Really?? Chatting with parents? Is that what you concluded from my posts?

OP posts:
Bekabeech · 12/10/2017 11:51

Head - lots of people have sympathy for you, don't respond to the grumpy ones.
At my DCs school we were allowed in, and yes parents hung around to chat (not right where the kids went in) but they also raised thousands of pounds for the school.

I do wonder what exactly you are paying for - I wouldn't want to pay for a tutor if my DC were at a private school (or not unless things were severe).

Hullabaloo31 · 12/10/2017 11:54

We're not allowed past the gates to drop off at my son's primary school in the morning. Reception mums are allowed to walk children down for the first 2 terms and then they start encouraging gate drop-off after this. Certainly not allowed in the classroom though.

There's always 3 teachers on the gate doing the car drop system they have, and if you reeeeaally needed to go to the office they'd let you, but we're asked to do anything office-related PM instead as they're just too busy in the mornings. Same with catching teachers, they're always fine to catch after school for a quick issue or to arrange a time if it's something more lengthy.

The reasoning behind it is so that once children are in the playground or classrooms, they are more easy to supervise and any adult they can see is one who works there and can help if needed, rather than loads of mums hanging around chatting.

ShatnersWig · 12/10/2017 12:01

so what's the issue with me going up every two weeks for 3mins if something needs to be done!

Another one who doesn't get this. How have schools changed so much that parents need to go to school regularly? The only time my mum ever went to my primary or infants school was for sports day or parents' evening.

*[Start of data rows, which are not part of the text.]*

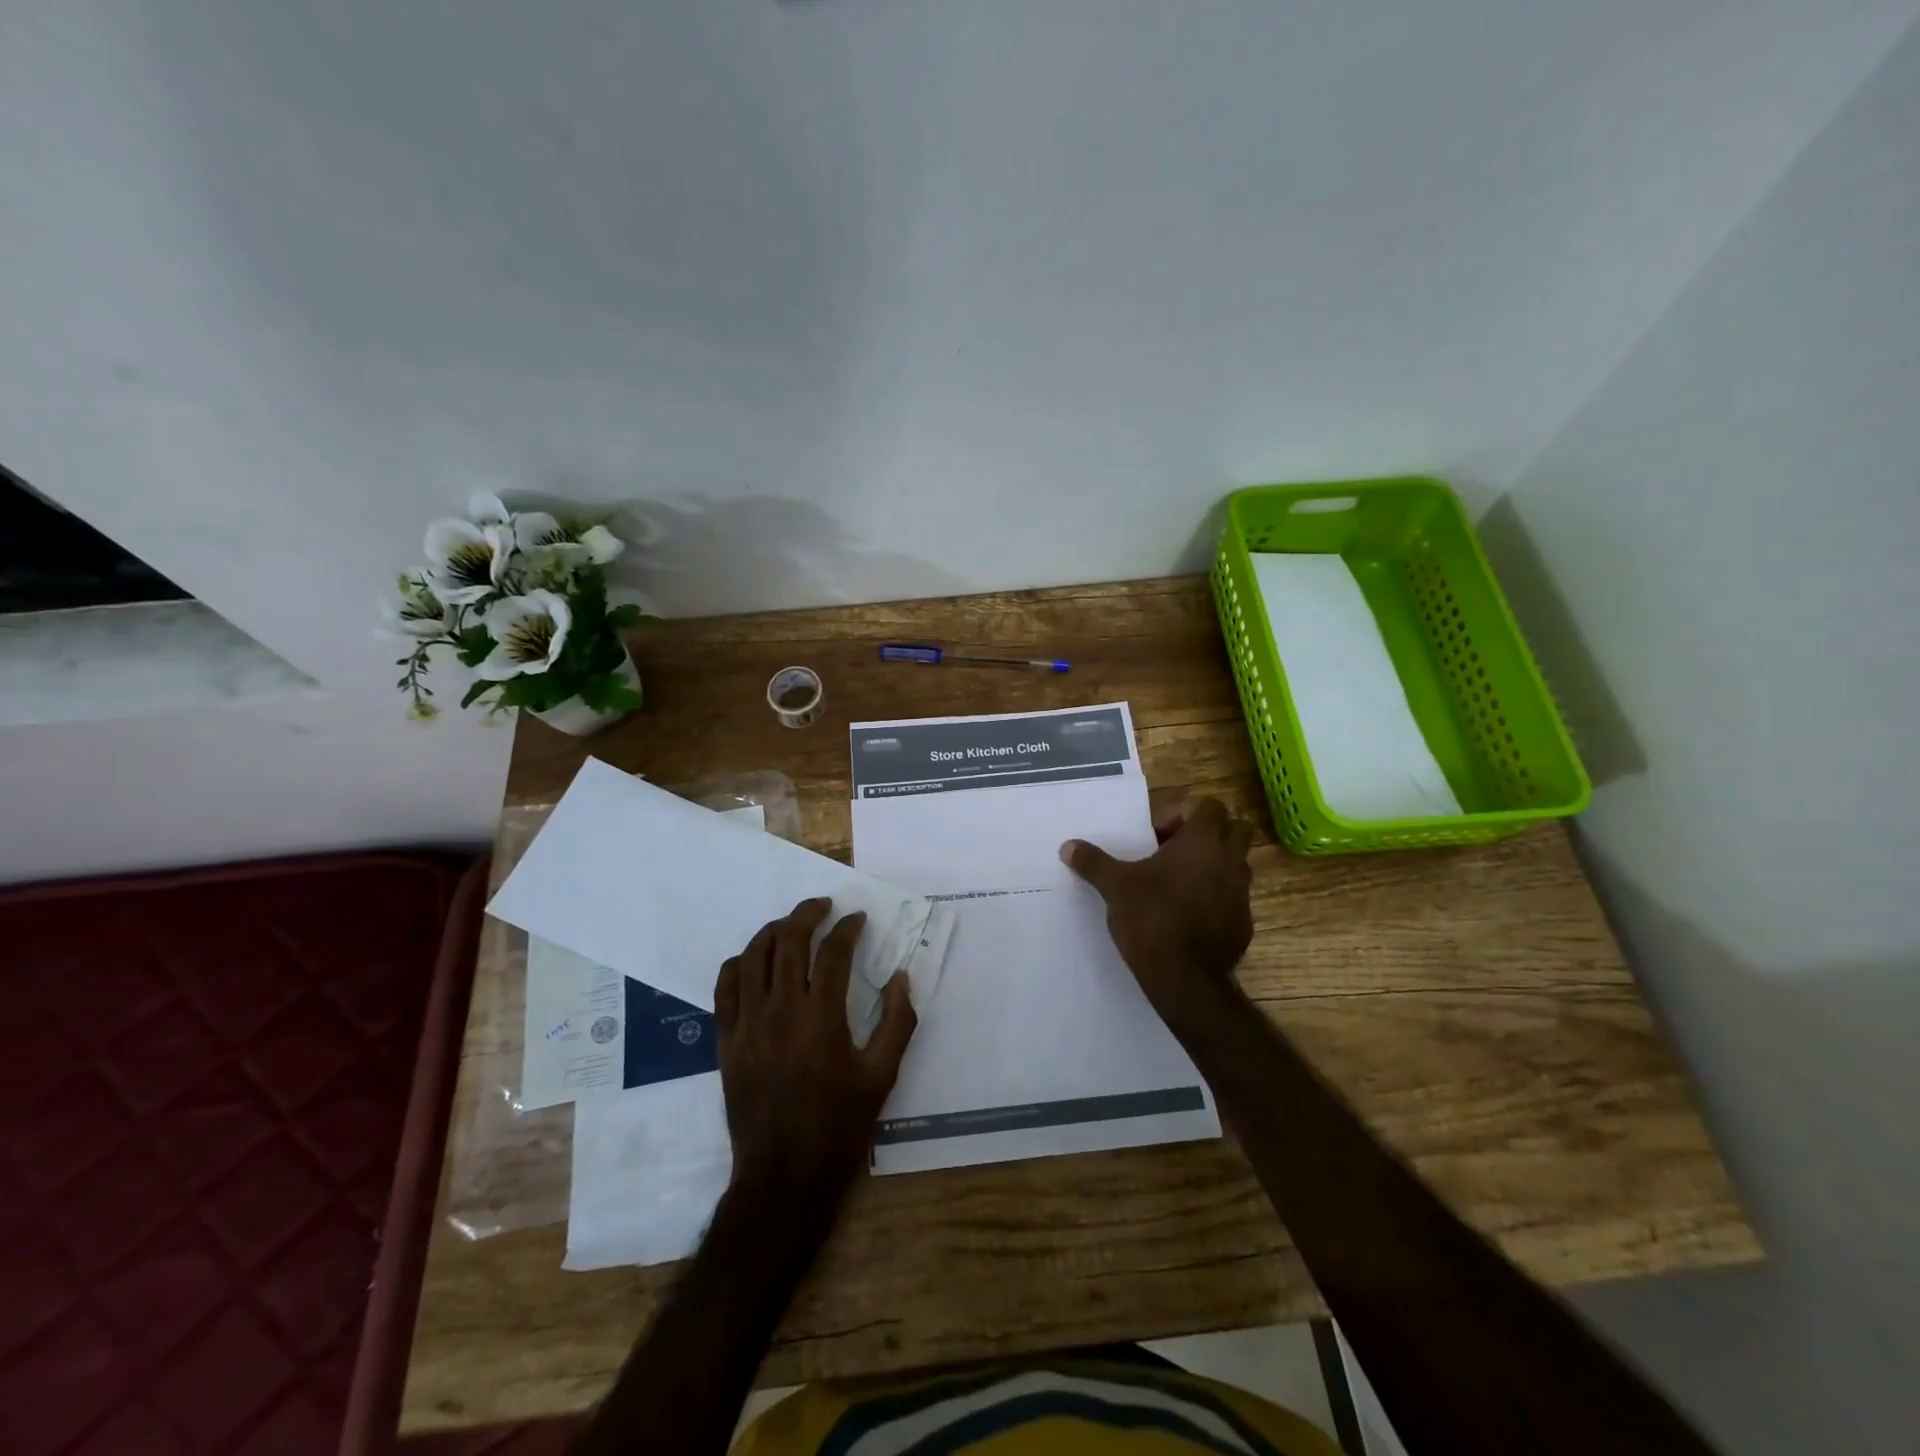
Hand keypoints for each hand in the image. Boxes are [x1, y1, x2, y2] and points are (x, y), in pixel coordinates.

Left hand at [714, 897, 917, 1204]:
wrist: (783, 1176)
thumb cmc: (839, 1127)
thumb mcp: (882, 1076)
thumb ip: (898, 1022)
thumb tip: (902, 977)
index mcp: (822, 1017)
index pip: (833, 952)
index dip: (847, 928)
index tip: (858, 920)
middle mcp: (780, 1010)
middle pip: (788, 941)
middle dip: (808, 914)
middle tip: (824, 906)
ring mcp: (748, 1024)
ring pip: (753, 956)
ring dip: (773, 931)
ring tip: (790, 925)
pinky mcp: (726, 1040)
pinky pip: (725, 987)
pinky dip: (739, 964)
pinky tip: (753, 961)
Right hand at [1061, 797, 1255, 1024]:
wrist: (1185, 978)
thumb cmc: (1151, 918)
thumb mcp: (1115, 887)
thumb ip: (1093, 862)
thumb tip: (1068, 846)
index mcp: (1203, 842)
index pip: (1209, 806)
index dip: (1183, 813)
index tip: (1156, 834)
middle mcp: (1230, 861)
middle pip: (1234, 829)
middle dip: (1208, 834)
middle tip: (1173, 850)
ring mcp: (1242, 893)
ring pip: (1236, 864)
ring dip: (1212, 865)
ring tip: (1176, 882)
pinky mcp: (1244, 923)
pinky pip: (1233, 897)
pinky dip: (1215, 897)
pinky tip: (1186, 914)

gillybeanz · 12/10/2017 12:02

and when you're a working parent full of pressure you do 'trust' the school you choose to educate your kid, you don't challenge you just trust

No you don't just trust. Why on earth would you do this, whether you work or not? Confused
You make time, you research, you make your children your priority.

FWIW, my dd is private and I'm constantly aware of what she is doing and how school are meeting her needs. As parents we reassess every half term and would give notice immediately if it wasn't right.
She certainly wouldn't still be in the same school if they didn't meet her needs and fucked up, resulting in a hospital stay.
Your poor ds, move him to a better school, you can't get much worse.

glitterlips1 · 12/10/2017 12:02

We are encouraged to leave the grounds because the children can hear the parents in the playground when their class is taking place, even more so if there are toddlers in the playground. Also, some children do PE first thing and that sometimes happens in the playground. After school they are a bit more relaxed but do lock the gates when after school clubs are going on for the safety of children. I agree with that. We just go for a coffee to chat outside. However, our school has an open door policy to chat to staff so if reception is open we are allowed to go in etc.

JacquesHammer · 12/10/2017 12:08

Another one who doesn't get this. How have schools changed so much that parents need to go to school regularly?

My DD has asthma - she is on a fluid dosage based care plan which I need to update on any given day given her current state of health.